Hikvision was only founded in 2001 but they are already one of the world’s largest CCTV manufacturers employing over 42,000 people across more than 150 countries worldwide. As Hikvision is a Chinese-owned company they have recently been the subject of USA-led politics. We have been working with them since 2016 and we are one of their approved VASP partners.
Evolution of CCTV
The purpose of CCTV has evolved over time from it previously just being used as a visual deterrent and to retrieve evidence of crime to now being an intrusion detection system designed to prevent crime by protecting the perimeter through the use of advanced analytics which can now trigger notifications either directly to a smartphone or to a 24/7 monitoring centre. These systems are now also used for parcel tracking, personnel health and safety protection and some of the new features such as facial and number plate recognition can integrate with an access control system to control the entry of vehicles through your automated gates or the entry of people into or around your premises.
Remote access into a system via the smartphone app, web browser, or PC software can either be configured directly or via Hikvision’s hik-connect cloud platform. We can usually set this up directly for our residential customers but for our commercial and public sector customers we usually work with their IT department to configure the customer’s remote requirements where our network access is restricted. We also offer Hikvision’s powerful HikCentral software for managing an estate of systems across multiple sites.

## Supplied material
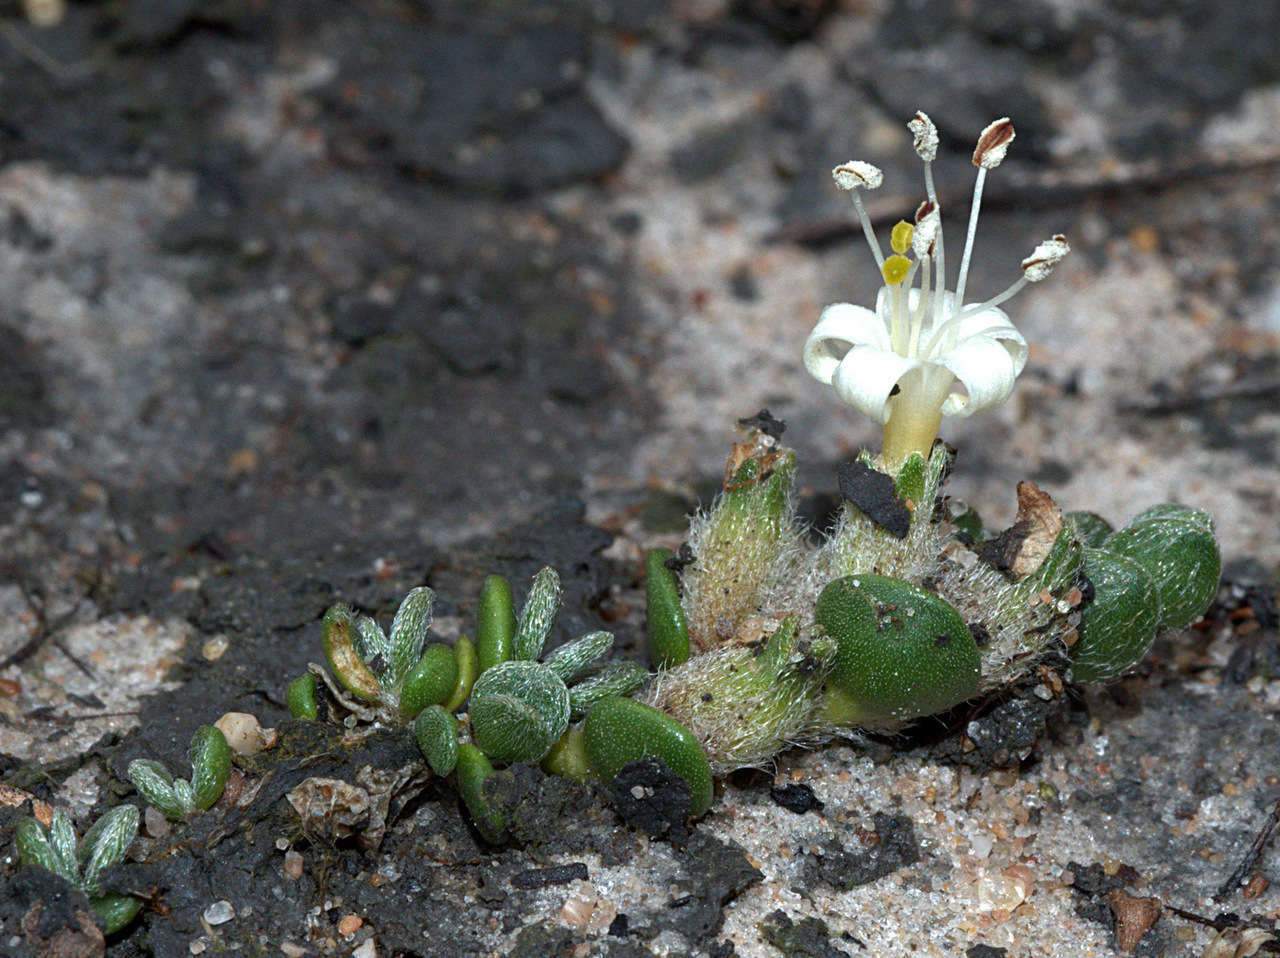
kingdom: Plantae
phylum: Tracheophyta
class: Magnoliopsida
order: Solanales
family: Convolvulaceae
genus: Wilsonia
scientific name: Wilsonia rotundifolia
==
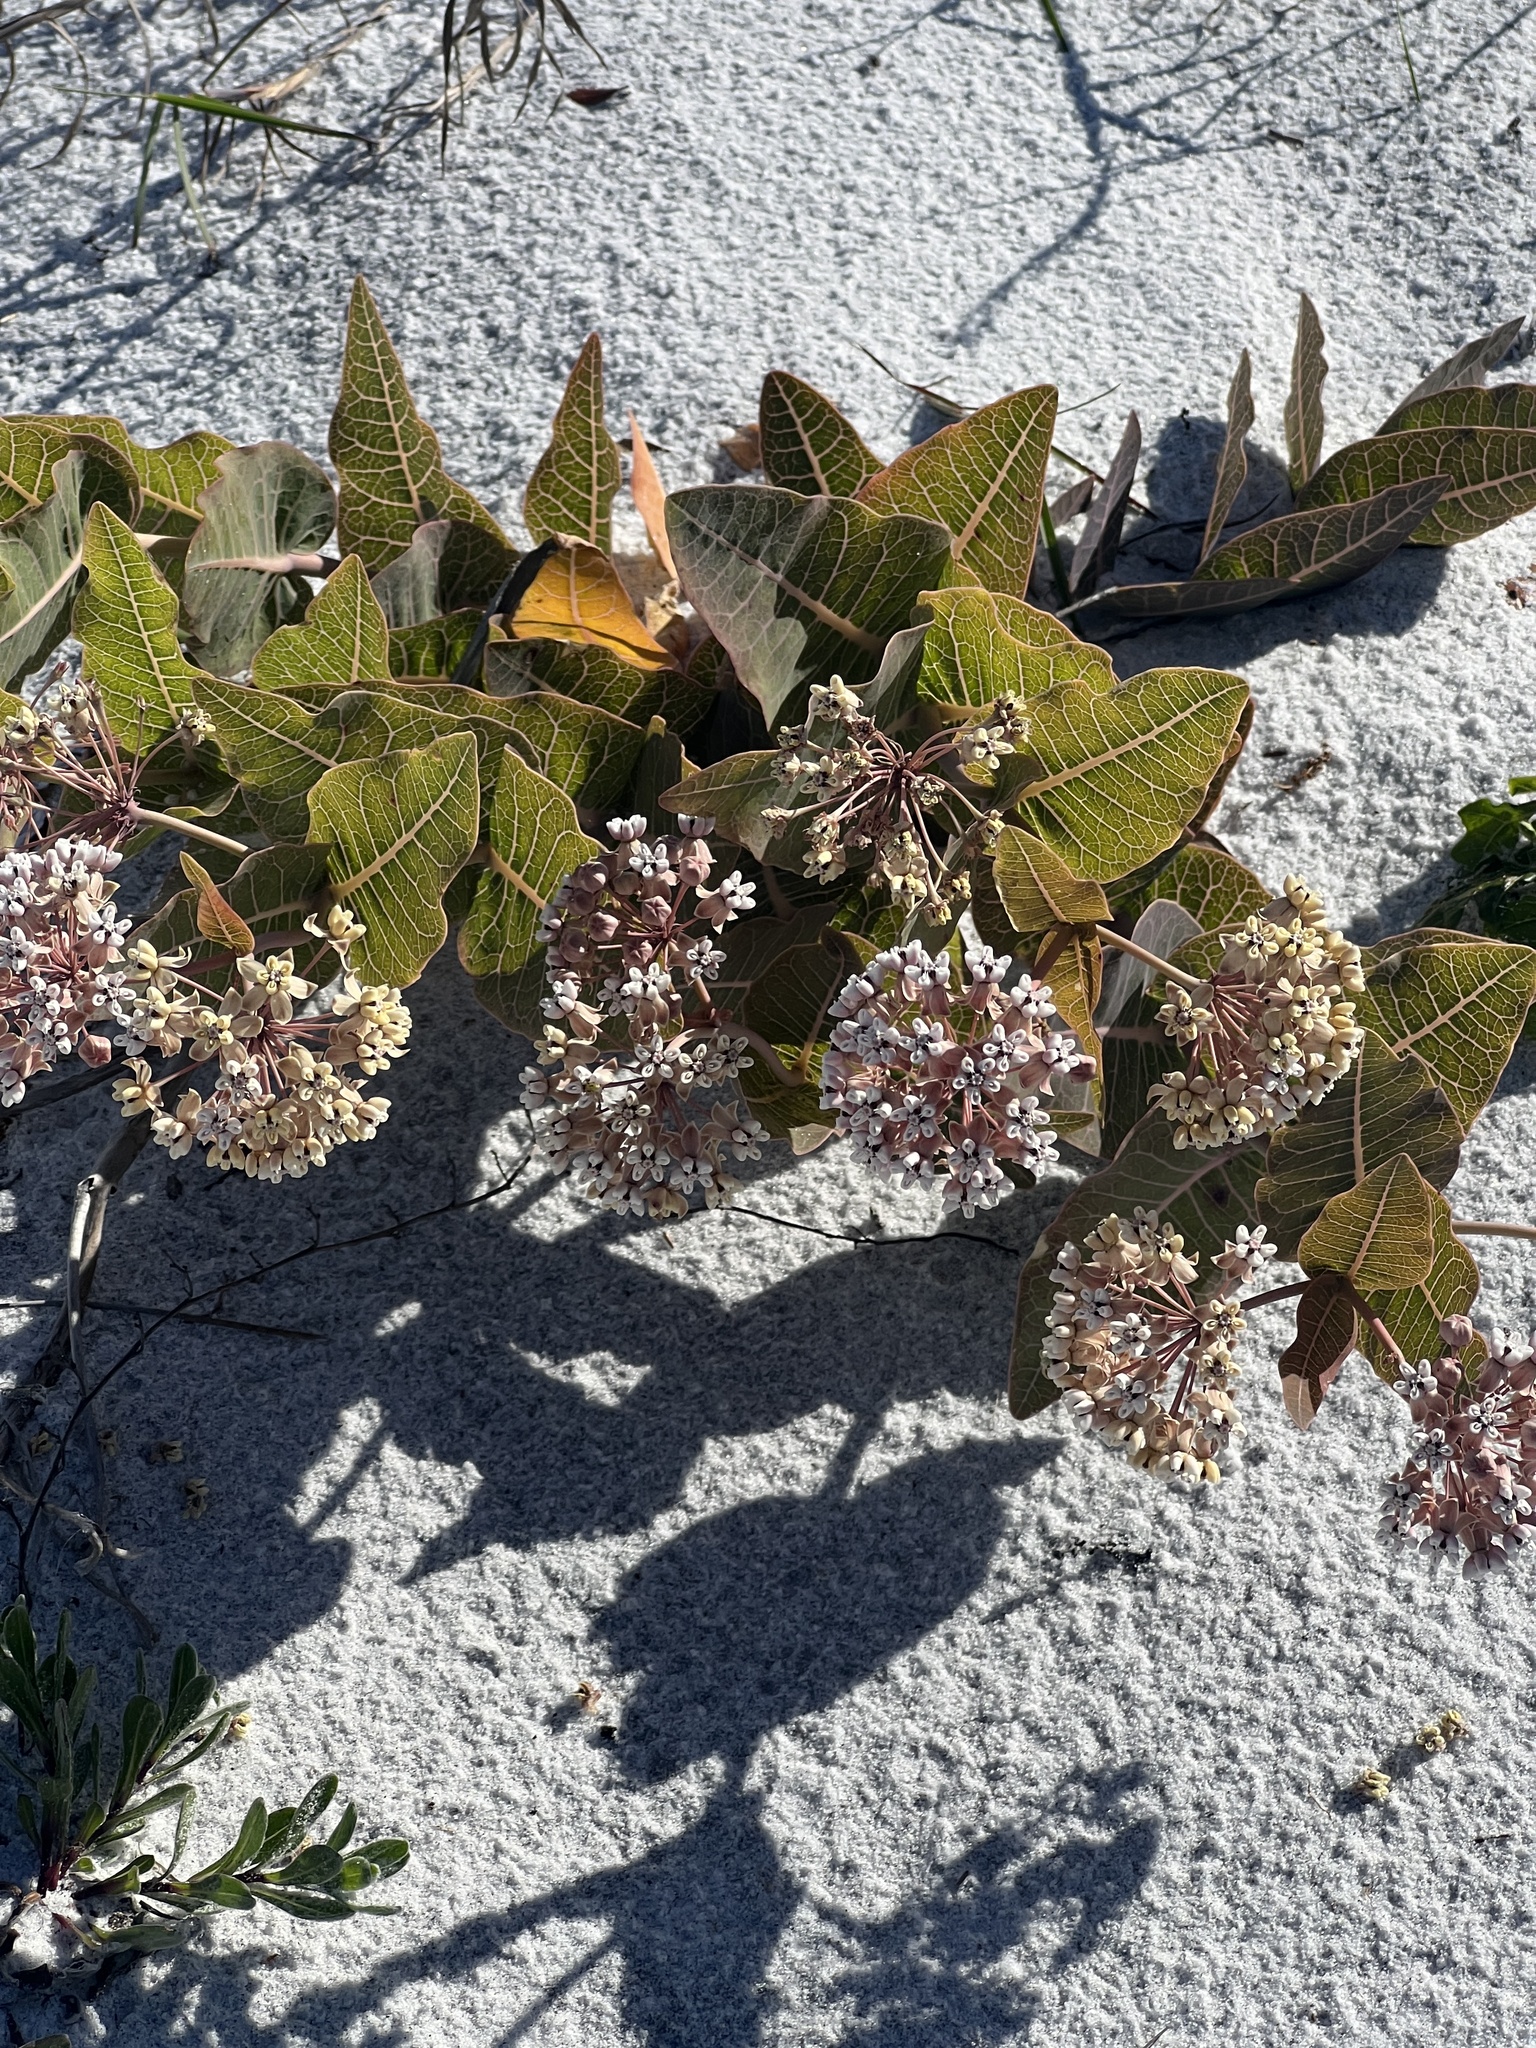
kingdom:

## Objective
According to the text on Hikvision and CCTV, roughly how many people does Hikvision employ? The rows have nothing to do with what comes next.

## Solution to the problem
Over 42,000 people.